4. Nakagin Kapsül kulesi
II. Dünya Savaşı'nda ve 1970'e kadar olan dönemde Japonya ekonomisi hızlı bir biçimde büyürken ülkede de önemli bir kültürel gelişim yaşandı. Bu dönem boyunca mimaride de "metabolizm" denilen bir hareket hakim oldu. Biyolojiden esinlenen bu hareketle binalar yaşayan organizmalarmış gibi dizayn edildi.
Metabolizm'in en ilginç örneklerinden birini Nakagin Kapsül Kulesi oldu. Tokyo'da Shimbashi'de 1972'de inşa edilen binada 140 kapsül bulunuyor. Bu 140 kapsül bağlantılı iki kuleye adapte edilmiş. Her kapsül bir daire. Buzdolabından fırına kadar bütün ev içinde gerekli aletler kapsülün bir duvarına monte edilmiş. Öte yanda ise küçük bir pencere ve bir yatak bulunuyor. Kapsüllerin hareket etmesi ya da yeni kapsüller eklenebilmesi maliyetli olduğundan gerçekleştirilememiş ancak teoride mümkün kılınmış.
3. Glienicke Köprüsü
Soğuk savaşın en önemli ikonu Berlin Duvarı'ydı. Bununla birlikte duvarın 27 kilometre güney batısında çok daha az bilinen bir başka tarihi sembol bulunuyordu. O da Glienicke Köprüsü'ydü. Demir köprü, Havel Nehri üzerine kurulmuştu ve Batı'daki Potsdam ile Doğu Berlin'i birbirine bağlıyordu.
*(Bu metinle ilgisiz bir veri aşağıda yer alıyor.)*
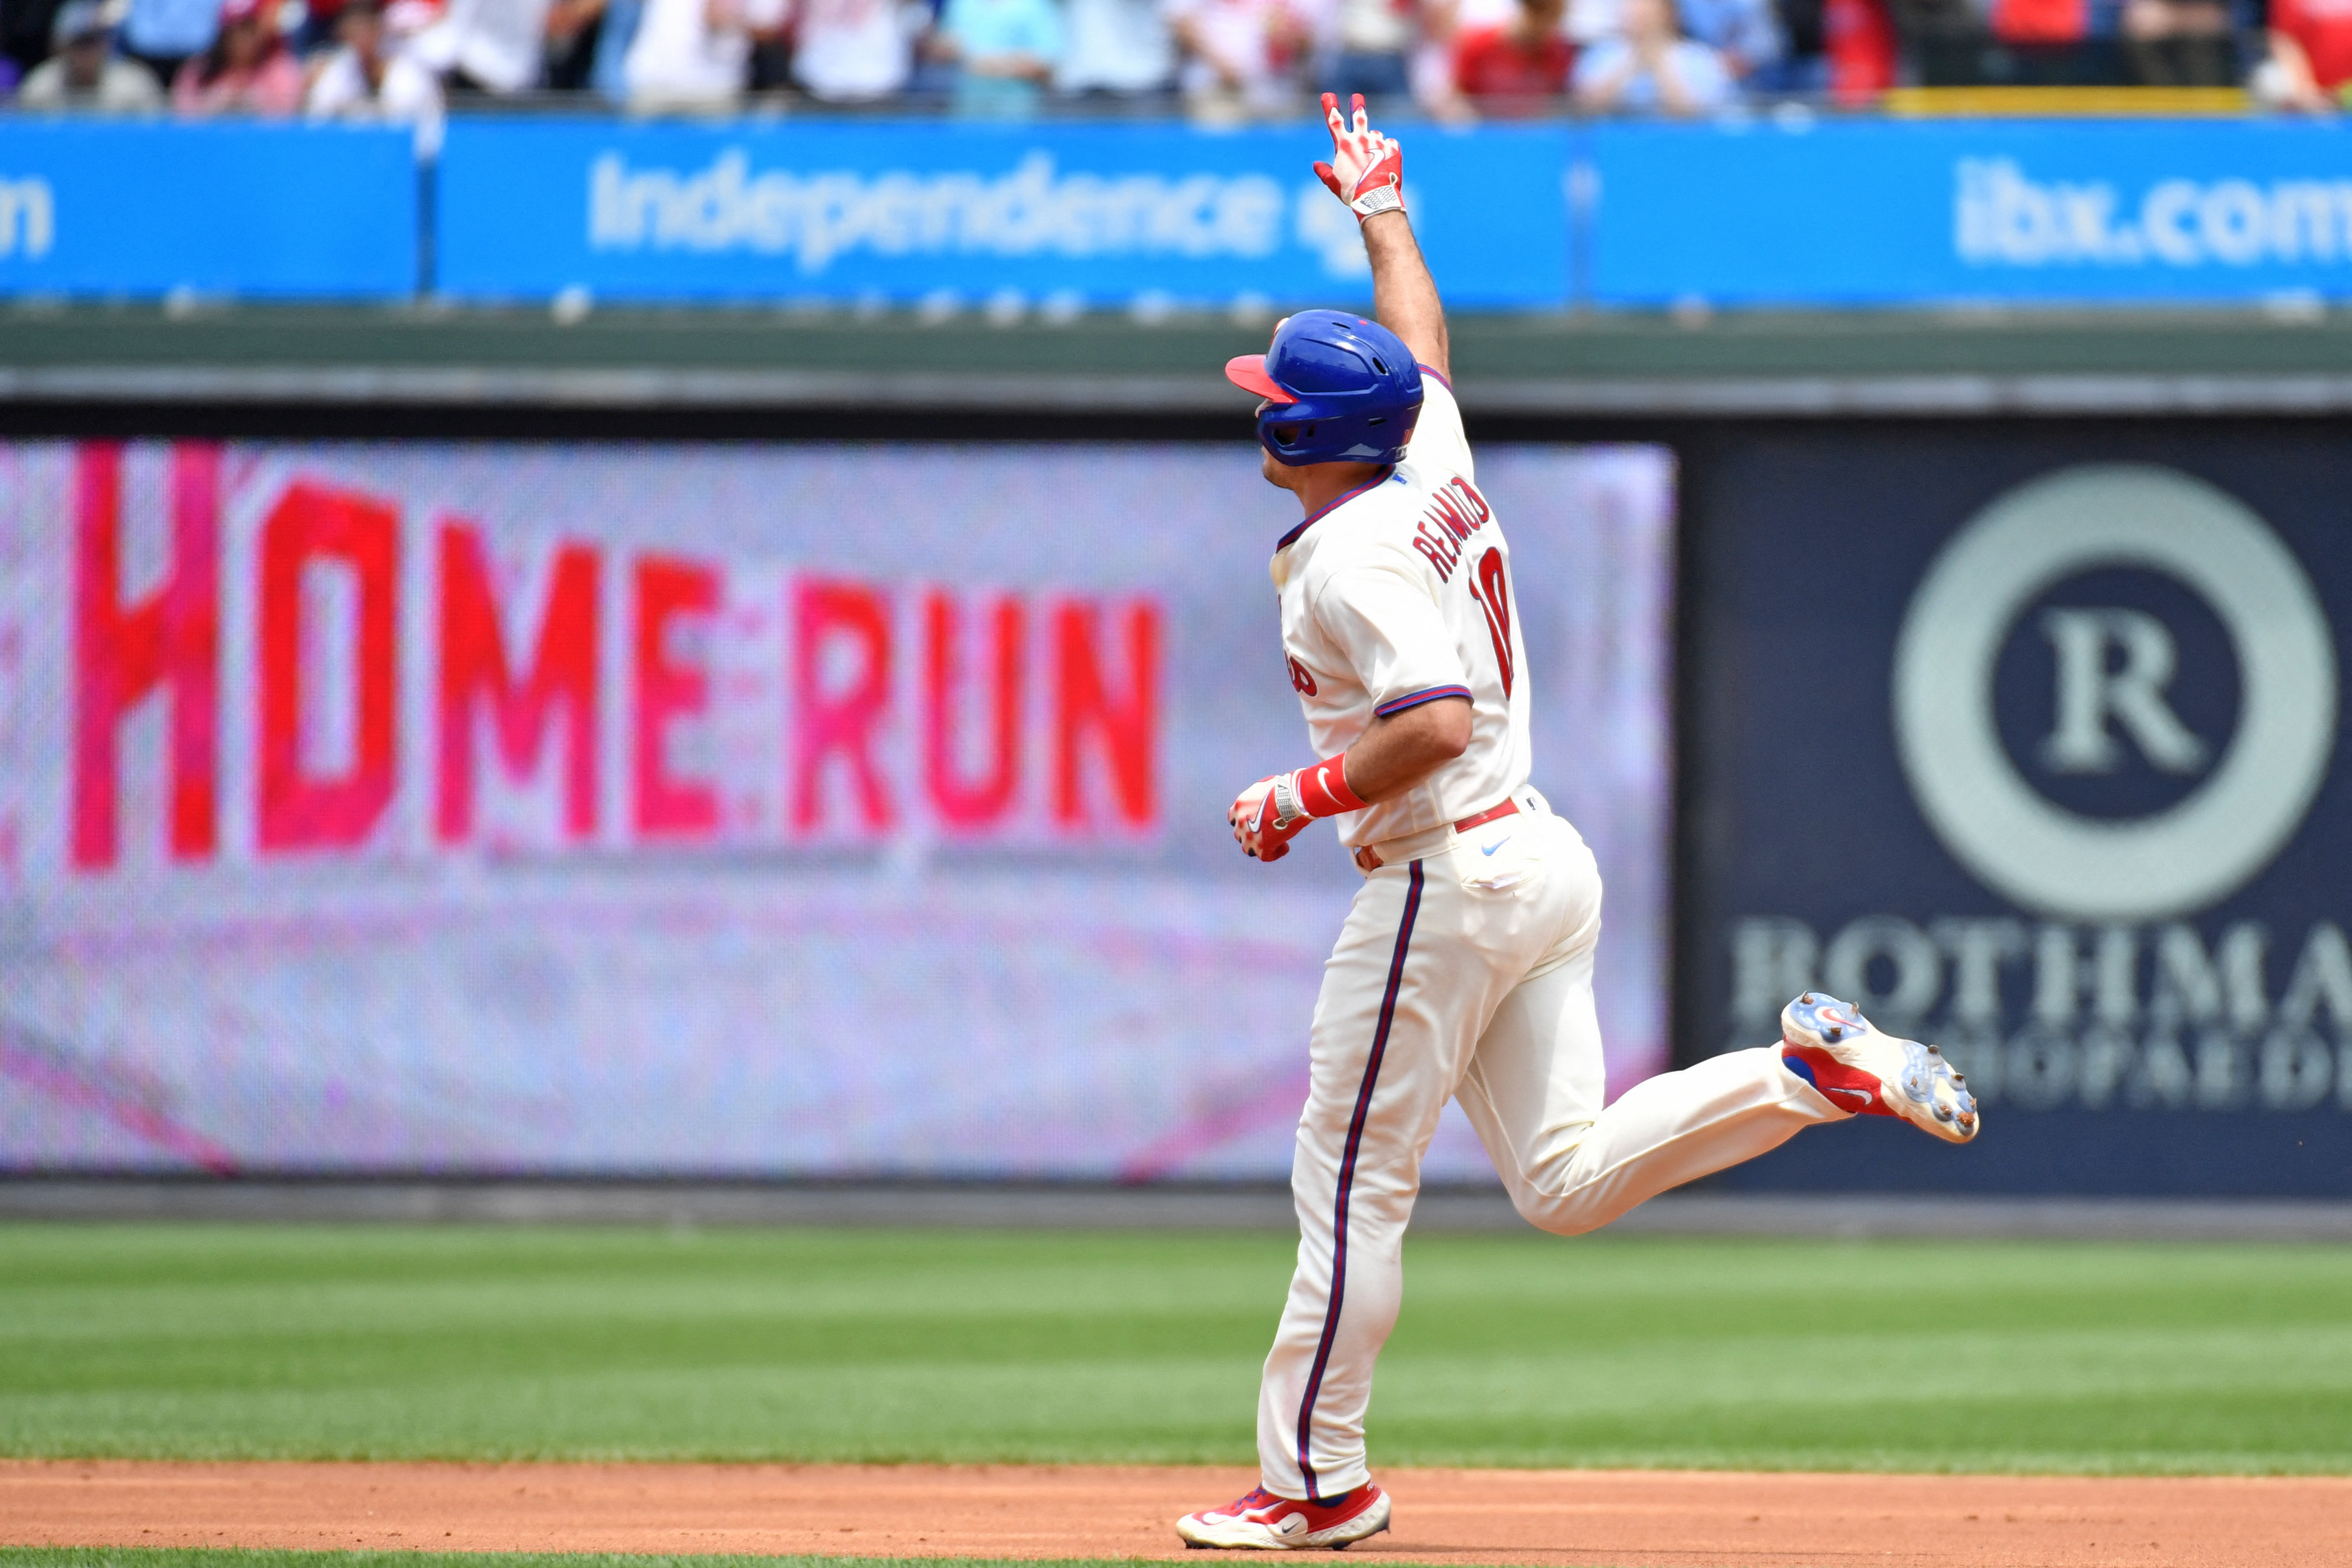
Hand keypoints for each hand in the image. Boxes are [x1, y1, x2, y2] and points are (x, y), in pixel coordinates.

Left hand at [1230, 776, 1309, 862]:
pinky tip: (1285, 846)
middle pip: (1240, 834)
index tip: (1256, 821)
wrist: (1292, 798)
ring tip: (1274, 842)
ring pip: (1248, 848)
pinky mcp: (1263, 846)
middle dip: (1252, 834)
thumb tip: (1268, 791)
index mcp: (1240, 805)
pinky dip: (1275, 853)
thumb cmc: (1285, 789)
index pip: (1234, 818)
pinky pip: (1266, 856)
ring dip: (1259, 846)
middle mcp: (1240, 821)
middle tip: (1267, 832)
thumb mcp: (1267, 785)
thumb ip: (1262, 792)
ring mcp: (1249, 835)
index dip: (1244, 822)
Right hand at [1314, 92, 1404, 220]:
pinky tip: (1385, 162)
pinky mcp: (1393, 148)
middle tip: (1357, 98)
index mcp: (1344, 145)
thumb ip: (1325, 172)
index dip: (1330, 107)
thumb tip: (1316, 165)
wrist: (1377, 198)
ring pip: (1375, 134)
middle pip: (1359, 117)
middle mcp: (1361, 139)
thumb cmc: (1352, 192)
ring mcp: (1378, 142)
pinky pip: (1389, 144)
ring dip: (1373, 141)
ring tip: (1373, 159)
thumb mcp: (1334, 184)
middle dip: (1357, 106)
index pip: (1334, 121)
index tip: (1328, 95)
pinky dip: (1387, 150)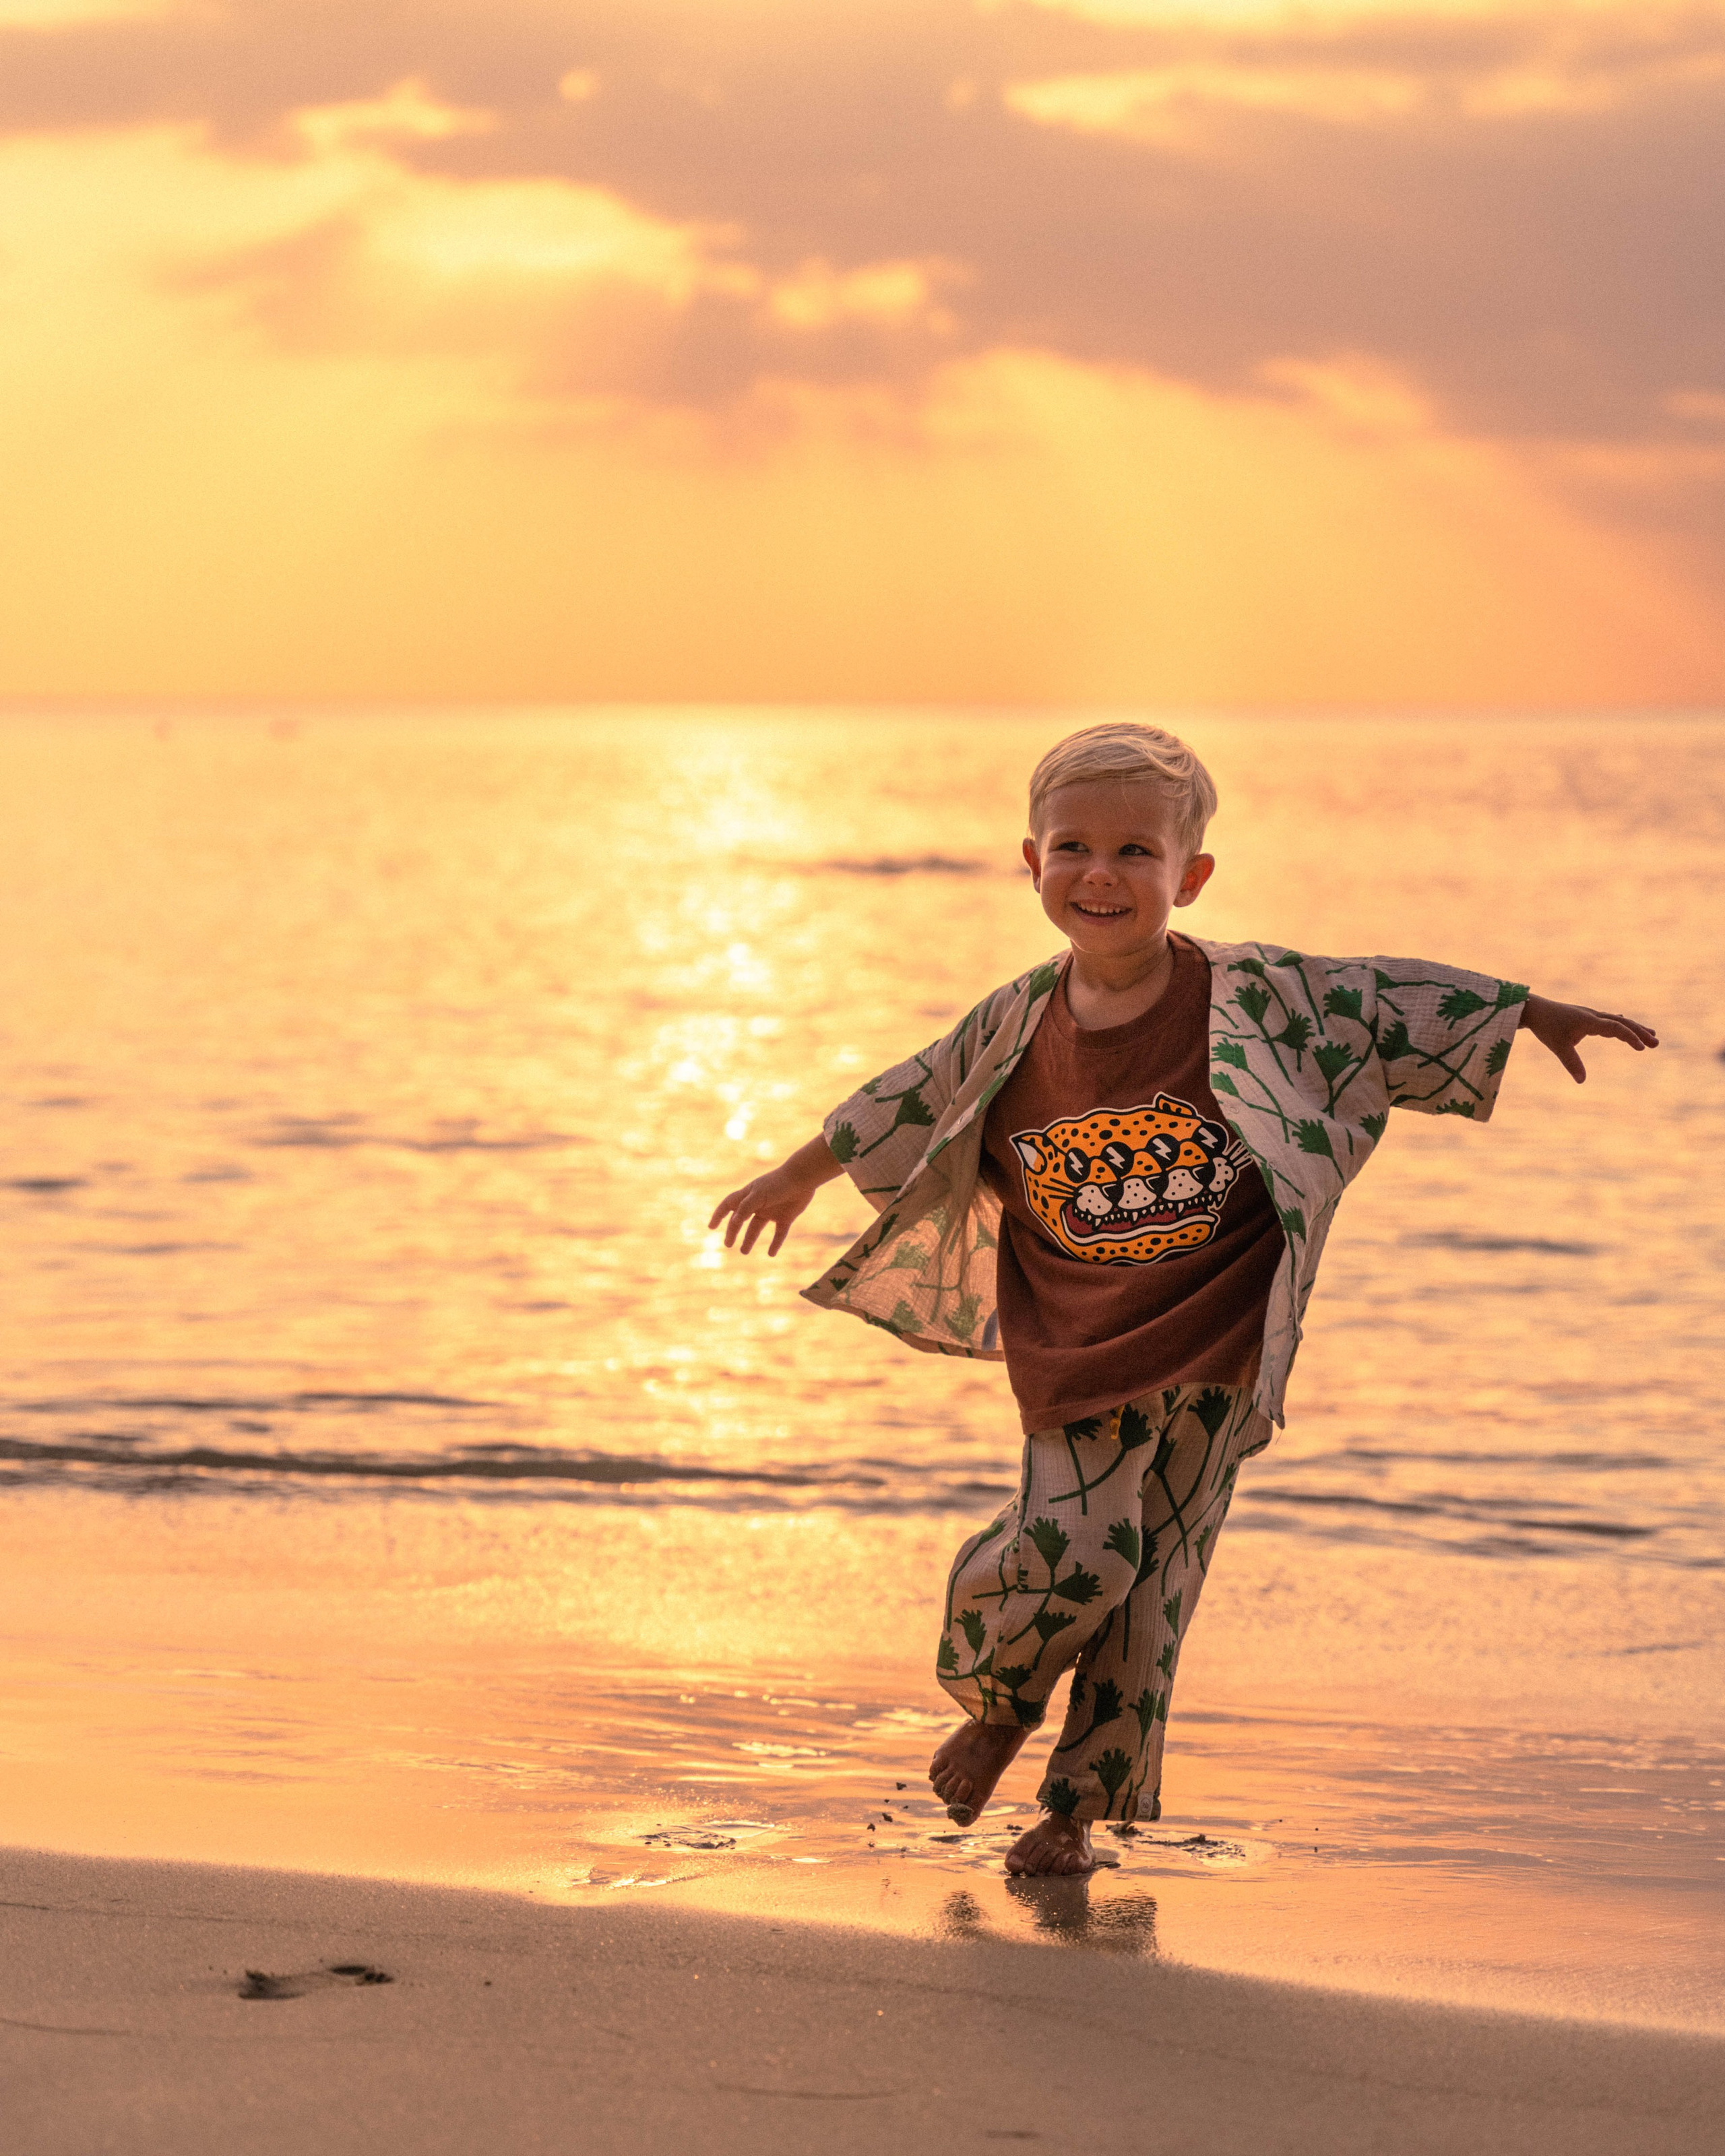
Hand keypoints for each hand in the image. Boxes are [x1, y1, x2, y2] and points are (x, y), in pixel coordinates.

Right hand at [709, 1135, 841, 1256]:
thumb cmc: (778, 1184)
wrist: (803, 1178)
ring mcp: (772, 1210)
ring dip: (749, 1239)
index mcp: (748, 1195)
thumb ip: (745, 1208)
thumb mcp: (758, 1195)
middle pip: (741, 1220)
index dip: (719, 1215)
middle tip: (728, 1244)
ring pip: (757, 1228)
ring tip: (744, 1252)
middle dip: (733, 1231)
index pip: (728, 1205)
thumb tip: (733, 1222)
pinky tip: (771, 1254)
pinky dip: (775, 1243)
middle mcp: (758, 1203)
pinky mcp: (786, 1216)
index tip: (711, 1227)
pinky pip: (779, 1233)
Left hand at [1519, 993, 1658, 1082]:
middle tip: (1656, 1043)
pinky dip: (1620, 1025)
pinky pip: (1608, 1021)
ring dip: (1634, 1029)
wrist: (1533, 1009)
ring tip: (1651, 1036)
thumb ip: (1571, 1063)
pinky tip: (1624, 1025)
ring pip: (1617, 1021)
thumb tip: (1582, 1081)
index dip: (1629, 1037)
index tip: (1641, 1047)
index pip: (1615, 1028)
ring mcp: (1591, 1015)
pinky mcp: (1586, 1017)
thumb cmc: (1545, 1027)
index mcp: (1589, 1021)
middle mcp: (1593, 1016)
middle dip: (1639, 1033)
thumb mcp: (1558, 1046)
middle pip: (1622, 1023)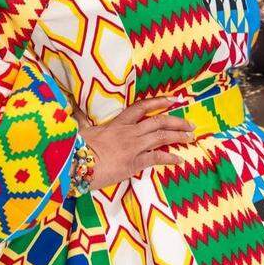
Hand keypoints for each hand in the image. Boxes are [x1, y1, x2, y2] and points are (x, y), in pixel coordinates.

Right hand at [72, 96, 195, 190]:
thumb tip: (73, 108)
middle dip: (176, 122)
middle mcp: (129, 132)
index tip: (172, 100)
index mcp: (117, 123)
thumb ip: (81, 119)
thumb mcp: (80, 130)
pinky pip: (157, 158)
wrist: (76, 164)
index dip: (158, 102)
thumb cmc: (77, 148)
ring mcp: (133, 147)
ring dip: (178, 136)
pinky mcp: (134, 163)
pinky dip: (170, 158)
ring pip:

1907'de inşa edilen köprü Almanya tarihinde önemli bir rol oynadı. Özellikle Berlin ikiye ayrıldıktan sonra iki Berlin arasındaki tek buluşma noktası haline geldi. Öyleki Glienicke Köprüsü özellikle ele geçirilen casusların karşılıklı değişiminde kullanılıyordu. Bu yüzden buraya "Casuslar Köprüsü" de deniyordu.